- Action item: Without the images, output each record below as it stands.

━━━━━━━━━━━━━━━━━━━━

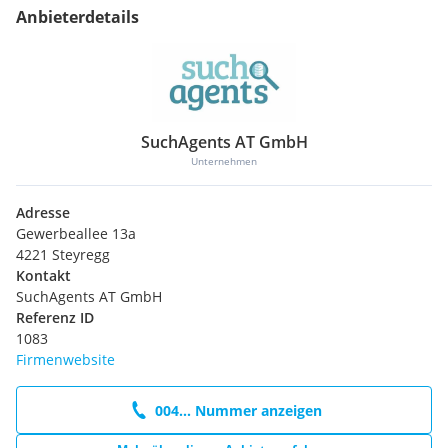
Anbieterdetails
SuchAgents AT GmbH
Unternehmen
Adresse
Gewerbeallee 13a
4221 Steyregg
Kontakt
SuchAgents AT GmbH
Referenz ID
1083
Firmenwebsite
004... Nummer anzeigen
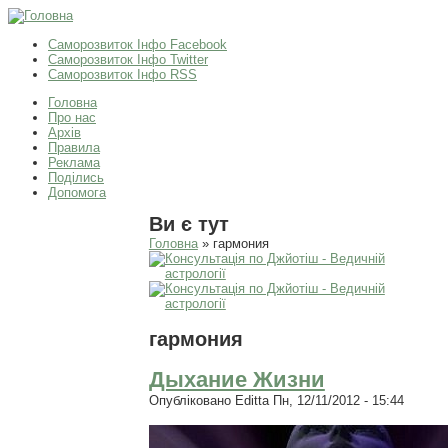
Саморозвиток Інфо Facebook
Саморозвиток Інфо Twitter
Саморозвиток Інфо RSS
Головна
Про нас
Архів
Правила
Реклама
Поділись
Допомога
Ви є тут
Головна
» гармония
гармония
Дыхание Жизни
Опубліковано
Editta
Пн, 12/11/2012 - 15:44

━━━━━━━━━━━━━━━━━━━━

- Output of the task:
Anbieterdetails
SuchAgents AT GmbH
Unternehmen
Adresse
Gewerbeallee 13a
4221 Steyregg
Kontakt
SuchAgents AT GmbH
Referenz ID
1083
Firmenwebsite
004... Nummer anzeigen
Саморозвиток Інфо Facebook
Саморозвиток Інфо Twitter
Саморозвиток Інфо RSS
Головна
Про нас
Архів
Правила
Реклама
Поділись
Допомога
Ви є тут
Головна
» гармония
гармония
Дыхание Жизни
Опубліковано
Editta
Пн, 12/11/2012 - 15:44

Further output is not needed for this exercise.